According to Tousoulis et al., proinflammatory cytokines, such as interleukin-1 (IL-1), IL-6, and tumor necrosis factor-alpha (TNF-α), are elevated in states of HF and are related to long-term prognosis [34]. IL-1, IL-6, and TNF-α have been found to increase metallothioneins (MTs), which bind zinc from plasma and tissues, resulting in reduced zinc bioavailability [35]. Excessive catecholamine- and PTH-induced intracellular and intramitochondrial Ca2+ accumulation in HF has been found to be coupled with increased intracellular Zn2+ due to increased Zn2+ entry and nitric oxide-induced release of inactive Zn2+ bound to MT-1 [16, 36]. Thus, we speculated that elevated inflammatory markers in HF further induce MT-1 and consequently lower zinc levels.

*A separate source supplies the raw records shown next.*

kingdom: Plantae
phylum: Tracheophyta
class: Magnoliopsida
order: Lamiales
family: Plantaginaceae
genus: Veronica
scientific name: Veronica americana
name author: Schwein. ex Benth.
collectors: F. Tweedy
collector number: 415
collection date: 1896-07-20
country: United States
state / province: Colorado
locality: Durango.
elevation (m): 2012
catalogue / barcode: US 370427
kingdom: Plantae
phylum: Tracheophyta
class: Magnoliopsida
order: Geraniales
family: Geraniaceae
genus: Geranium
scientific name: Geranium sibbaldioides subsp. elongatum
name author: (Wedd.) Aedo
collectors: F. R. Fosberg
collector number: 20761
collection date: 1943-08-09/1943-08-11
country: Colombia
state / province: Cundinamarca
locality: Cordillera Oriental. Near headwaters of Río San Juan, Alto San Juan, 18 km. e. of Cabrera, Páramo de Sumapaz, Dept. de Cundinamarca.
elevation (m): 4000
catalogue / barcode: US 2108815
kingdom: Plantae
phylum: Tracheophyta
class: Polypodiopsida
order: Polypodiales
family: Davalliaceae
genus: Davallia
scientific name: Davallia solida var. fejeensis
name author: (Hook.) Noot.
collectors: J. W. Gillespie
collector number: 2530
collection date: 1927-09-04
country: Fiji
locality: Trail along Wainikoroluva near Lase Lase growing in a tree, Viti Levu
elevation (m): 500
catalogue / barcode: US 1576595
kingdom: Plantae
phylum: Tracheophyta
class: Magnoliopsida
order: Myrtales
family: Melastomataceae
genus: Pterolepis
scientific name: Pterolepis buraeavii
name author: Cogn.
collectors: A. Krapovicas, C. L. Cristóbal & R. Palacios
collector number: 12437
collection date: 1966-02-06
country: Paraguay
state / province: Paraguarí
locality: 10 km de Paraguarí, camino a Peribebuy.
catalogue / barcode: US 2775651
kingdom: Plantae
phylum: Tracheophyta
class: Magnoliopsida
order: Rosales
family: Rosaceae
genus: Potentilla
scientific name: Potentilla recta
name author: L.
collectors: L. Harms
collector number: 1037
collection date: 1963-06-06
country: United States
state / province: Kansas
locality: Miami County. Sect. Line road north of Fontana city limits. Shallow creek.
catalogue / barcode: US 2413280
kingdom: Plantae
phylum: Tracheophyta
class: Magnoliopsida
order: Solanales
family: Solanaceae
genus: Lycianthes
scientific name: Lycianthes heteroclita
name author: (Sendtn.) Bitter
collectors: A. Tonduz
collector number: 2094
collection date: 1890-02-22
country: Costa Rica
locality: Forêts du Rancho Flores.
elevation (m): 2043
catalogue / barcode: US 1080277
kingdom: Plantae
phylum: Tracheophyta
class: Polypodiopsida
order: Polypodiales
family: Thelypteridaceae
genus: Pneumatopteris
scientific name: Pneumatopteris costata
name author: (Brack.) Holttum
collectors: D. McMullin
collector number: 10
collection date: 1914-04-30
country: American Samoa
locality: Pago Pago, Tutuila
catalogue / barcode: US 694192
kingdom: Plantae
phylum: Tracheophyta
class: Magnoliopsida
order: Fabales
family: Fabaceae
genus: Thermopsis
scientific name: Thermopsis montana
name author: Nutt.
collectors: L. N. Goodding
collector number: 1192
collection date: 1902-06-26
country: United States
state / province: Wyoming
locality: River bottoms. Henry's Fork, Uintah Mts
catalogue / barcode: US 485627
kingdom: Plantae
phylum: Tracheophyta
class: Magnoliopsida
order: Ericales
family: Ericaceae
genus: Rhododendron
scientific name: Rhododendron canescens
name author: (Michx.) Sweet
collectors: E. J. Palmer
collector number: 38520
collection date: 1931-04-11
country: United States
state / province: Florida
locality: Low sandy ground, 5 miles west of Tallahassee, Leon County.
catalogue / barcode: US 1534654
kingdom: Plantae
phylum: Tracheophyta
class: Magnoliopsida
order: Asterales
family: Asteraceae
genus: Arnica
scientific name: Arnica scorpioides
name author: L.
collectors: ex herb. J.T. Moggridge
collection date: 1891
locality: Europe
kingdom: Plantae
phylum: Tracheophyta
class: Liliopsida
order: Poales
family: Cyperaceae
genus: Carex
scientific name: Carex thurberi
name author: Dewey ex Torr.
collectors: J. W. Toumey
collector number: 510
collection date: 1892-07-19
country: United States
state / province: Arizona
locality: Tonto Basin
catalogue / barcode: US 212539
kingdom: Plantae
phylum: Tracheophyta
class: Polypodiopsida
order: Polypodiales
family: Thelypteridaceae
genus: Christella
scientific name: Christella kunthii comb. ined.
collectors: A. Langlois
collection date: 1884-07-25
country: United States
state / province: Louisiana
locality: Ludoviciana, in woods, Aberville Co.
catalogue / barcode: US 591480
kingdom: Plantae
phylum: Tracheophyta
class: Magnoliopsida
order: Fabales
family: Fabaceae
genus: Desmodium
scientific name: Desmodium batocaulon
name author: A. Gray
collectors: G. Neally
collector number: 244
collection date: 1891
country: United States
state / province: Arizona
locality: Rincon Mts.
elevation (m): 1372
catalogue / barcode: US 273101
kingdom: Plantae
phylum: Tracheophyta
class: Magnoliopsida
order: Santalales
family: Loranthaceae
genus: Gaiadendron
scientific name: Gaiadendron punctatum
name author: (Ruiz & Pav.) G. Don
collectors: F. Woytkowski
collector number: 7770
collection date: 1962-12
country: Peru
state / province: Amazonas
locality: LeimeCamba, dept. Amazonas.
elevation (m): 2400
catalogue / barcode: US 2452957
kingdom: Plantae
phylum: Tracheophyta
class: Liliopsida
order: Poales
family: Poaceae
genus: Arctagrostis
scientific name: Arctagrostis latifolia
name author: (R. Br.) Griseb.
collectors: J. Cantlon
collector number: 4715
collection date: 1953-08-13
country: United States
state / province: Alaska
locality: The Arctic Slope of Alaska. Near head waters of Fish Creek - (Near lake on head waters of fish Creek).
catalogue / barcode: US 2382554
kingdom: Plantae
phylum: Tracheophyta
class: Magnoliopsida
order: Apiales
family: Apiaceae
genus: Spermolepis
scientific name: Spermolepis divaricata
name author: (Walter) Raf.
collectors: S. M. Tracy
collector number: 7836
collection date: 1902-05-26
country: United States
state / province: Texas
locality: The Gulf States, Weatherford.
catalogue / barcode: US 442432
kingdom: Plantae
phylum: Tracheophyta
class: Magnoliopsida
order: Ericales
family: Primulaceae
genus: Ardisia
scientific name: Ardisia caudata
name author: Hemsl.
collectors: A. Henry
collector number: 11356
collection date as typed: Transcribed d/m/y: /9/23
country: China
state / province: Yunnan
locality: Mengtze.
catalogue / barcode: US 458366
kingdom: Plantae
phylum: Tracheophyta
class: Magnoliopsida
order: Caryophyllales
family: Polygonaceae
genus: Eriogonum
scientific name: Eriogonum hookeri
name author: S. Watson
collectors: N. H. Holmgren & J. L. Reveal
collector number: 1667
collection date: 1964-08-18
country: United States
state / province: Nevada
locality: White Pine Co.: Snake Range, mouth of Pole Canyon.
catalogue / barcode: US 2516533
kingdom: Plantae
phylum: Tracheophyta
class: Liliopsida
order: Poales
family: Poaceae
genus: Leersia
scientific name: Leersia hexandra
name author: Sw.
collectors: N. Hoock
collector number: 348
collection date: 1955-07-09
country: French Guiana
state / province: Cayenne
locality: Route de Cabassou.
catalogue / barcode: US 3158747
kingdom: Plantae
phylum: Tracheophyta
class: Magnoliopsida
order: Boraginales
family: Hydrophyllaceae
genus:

In addition, HF may be associated with zinc deficiency through other mechanisms: reduced dietary intake (due to anorexia, nausea, and premature satiety with eating), reduced absorption due to gastrointestinal edema and impaired motility, increased intestinal zinc losses (protein-losing enteropathy), and excessive urinary excretion due to the use of diuretics [37]. Moreover, zinc deficiency frequently accompanies many health conditions, such as diabetes mellitus (DM), aging, and hypertension [2, 38]. The majority of HF patients are older, and many of them have various comorbidities, such as DM and hypertension, which may further impair zinc homeostasis. Cellular senescence was discovered as strong driver of atherosclerosis and heart failure [39, 40]. Recent observation performed on long-term culture of primary endothelial cells suggests that zinc deficiency may lead to accumulation of senescent cells and to vascular pathology as well as to heart failure [41]. Also, in HF patients, treatment with angiotensin-converting enzyme (ACE) inhibitors and angiotensin receptor blockers (ARBs) results in increased urinary zinc excretion and zinc deficiency [37].

To the best of our knowledge, this is the first meta-analysis to evaluate the association between zinc levels and HF. The sensitivity analysis showed that excluding any study from the pooled analysis did not vary the results substantially. Publication bias was also absent, as determined by funnel plot visualization and Begg’s test. However, the possible limitations of our study should be considered. First, some too-old studies were included in the meta-analysis, which might weaken the quality of the results. Second, heterogeneity could not be eliminated because of methodological diversity between studies; thus, the conclusion should be conservative. In addition, because of limited data, we did not analyze the zinc levels in other tissues; this might affect the comprehensive interpretation of the zinc levels in HF patients. Therefore, better designed studies are required to verify the results and further assess the role of zinc in the progress of HF.

5. Conclusions

In conclusion, the results of the meta-analysis indicate that there is a significant association between low serum zinc levels and HF. Meanwhile better designed studies are required to verify the results and further assess the role of zinc in the progress of HF.

Conflicts of Interest

The authors declare that they have no conflicts of interest.